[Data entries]
· · · · ·
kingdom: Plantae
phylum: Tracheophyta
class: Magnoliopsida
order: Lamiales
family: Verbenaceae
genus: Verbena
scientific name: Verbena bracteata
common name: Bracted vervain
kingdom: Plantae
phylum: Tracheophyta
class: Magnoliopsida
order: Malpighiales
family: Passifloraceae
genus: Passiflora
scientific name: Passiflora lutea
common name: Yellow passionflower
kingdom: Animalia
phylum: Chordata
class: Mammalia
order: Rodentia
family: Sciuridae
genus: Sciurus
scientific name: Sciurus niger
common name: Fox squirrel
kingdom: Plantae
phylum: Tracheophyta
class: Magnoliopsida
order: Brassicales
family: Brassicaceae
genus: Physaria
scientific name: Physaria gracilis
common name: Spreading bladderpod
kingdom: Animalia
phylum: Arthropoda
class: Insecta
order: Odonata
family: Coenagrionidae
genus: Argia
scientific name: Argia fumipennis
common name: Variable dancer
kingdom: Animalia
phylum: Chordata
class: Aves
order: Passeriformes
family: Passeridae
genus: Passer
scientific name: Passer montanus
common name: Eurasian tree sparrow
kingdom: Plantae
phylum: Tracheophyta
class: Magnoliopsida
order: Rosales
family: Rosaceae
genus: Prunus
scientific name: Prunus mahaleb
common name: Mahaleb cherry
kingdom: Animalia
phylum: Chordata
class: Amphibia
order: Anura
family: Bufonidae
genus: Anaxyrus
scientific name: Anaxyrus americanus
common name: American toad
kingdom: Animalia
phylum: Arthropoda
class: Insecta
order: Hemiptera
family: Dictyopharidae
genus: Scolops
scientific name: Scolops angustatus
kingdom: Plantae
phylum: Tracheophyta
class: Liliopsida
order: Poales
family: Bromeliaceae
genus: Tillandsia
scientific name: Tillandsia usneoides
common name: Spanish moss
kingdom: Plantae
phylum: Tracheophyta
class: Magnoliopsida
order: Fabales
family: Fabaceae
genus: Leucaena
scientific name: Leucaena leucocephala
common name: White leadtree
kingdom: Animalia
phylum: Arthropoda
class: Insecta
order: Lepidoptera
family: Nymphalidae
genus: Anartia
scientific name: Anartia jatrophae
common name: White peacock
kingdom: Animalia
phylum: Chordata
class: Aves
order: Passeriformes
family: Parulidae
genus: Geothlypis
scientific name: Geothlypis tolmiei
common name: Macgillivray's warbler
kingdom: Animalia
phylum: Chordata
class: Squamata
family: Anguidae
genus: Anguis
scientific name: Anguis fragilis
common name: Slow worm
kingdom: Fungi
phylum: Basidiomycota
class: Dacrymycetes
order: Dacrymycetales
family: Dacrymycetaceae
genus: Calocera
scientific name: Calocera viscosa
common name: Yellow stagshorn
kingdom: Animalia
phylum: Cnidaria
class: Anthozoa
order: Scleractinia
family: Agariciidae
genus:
· · · · ·
Reproduce verbatim the part of the rows that opens with the line containing "family: Parulidae" and closes with the final line of the rows.

family: Parulidae
genus: Geothlypis
scientific name: Geothlypis tolmiei
common name: Macgillivray's warbler
kingdom: Animalia
phylum: Chordata
class: Squamata
family: Anguidae
genus: Anguis
scientific name: Anguis fragilis
common name: Slow worm
kingdom: Fungi
phylum: Basidiomycota
class: Dacrymycetes
order: Dacrymycetales
family: Dacrymycetaceae
genus: Calocera
scientific name: Calocera viscosa
common name: Yellow stagshorn
kingdom: Animalia
phylum: Cnidaria
class: Anthozoa
order: Scleractinia
family: Agariciidae
genus:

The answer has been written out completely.